Pada masa zaman ke-20 khususnya telah terjadi krisis pengungsi etnis besar-besaran,
karena peperangan dan bentuknya nasionalisme, fasisme, komunisme dan rasisme, serta
karena beragam bencana dunia dan kehancuran ekonomi. Pada paruhan pertama dari masa
zaman ke-20 ratusan juta orang terpaksa mengungsi di seluruh Eropa, Asia, dan Afrika Utara.

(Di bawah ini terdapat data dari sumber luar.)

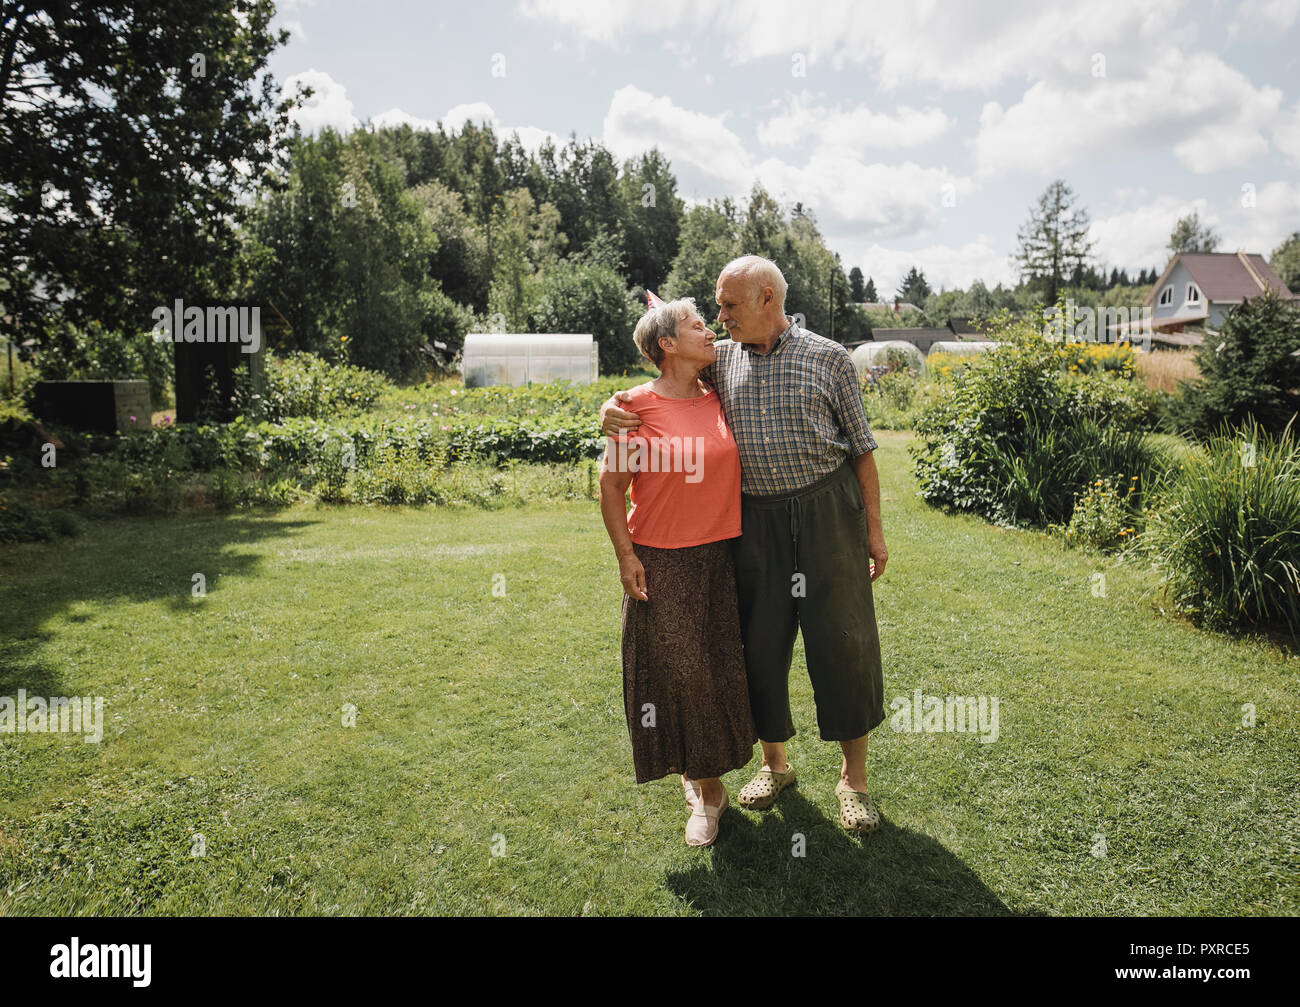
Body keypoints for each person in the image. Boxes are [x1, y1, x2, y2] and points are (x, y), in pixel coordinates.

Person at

Banyak dari para pengungsi ini tak meninggal karena kelaparan atau perang, pergi ke benua
Amerika.
15
BAB III
PENUTUP
3.1 Kesimpulan
Dari paparan di atas dapat disimpulkan bahwa Mempelajari sejarah bukan hanya
bertujuan untuk mengetahui kejadian atau peristiwa penting di masa lalu namun juga
mengajarkan berbagai bentuk pengalaman yang terjadi sepanjang sejarah manusia baik
keberhasilan maupun kegagalan. Sehingga mempelajari sejarah sangatlah penting bagi kita
agar dapat mengetahui dan mengenal akar sejarah diri kita, karena mau tidak mau, kita adalah
hasil dan pencapaian dari peristiwa sejarah tersebut. Melayu Riau tidak pernah berhenti
melawan penjajah asing, malahan dalam rentang waktu 430 tahun, bermula dari upaya
mengusir portugis dari Melaka 1512 sampai agresi Belanda II. Dari sisi ini dapat disimpulkan
bahwa sumbangan Riau terhadap Negara Kesatuan Republik Indonesia (NKRI), tentulah
tidak kecil ditambah dengan kekayaan alam dan budidaya yang kini menjadi bagian NKRI.
3.2 Saran
Dari uraian di atas, secara singkat dapat dikemukakan bahwa kita dapat menanamkan
nilai dan norma yang terkandung dalam sejarah Melayu kepada masyarakat luas, supaya nilai
dan norma tersebut mampu memberikan pembelajaran bagi semua orang melalui pendidikan,
pelatihan maupun sosialisasi mengenai sejarah Melayu terutama di Riau.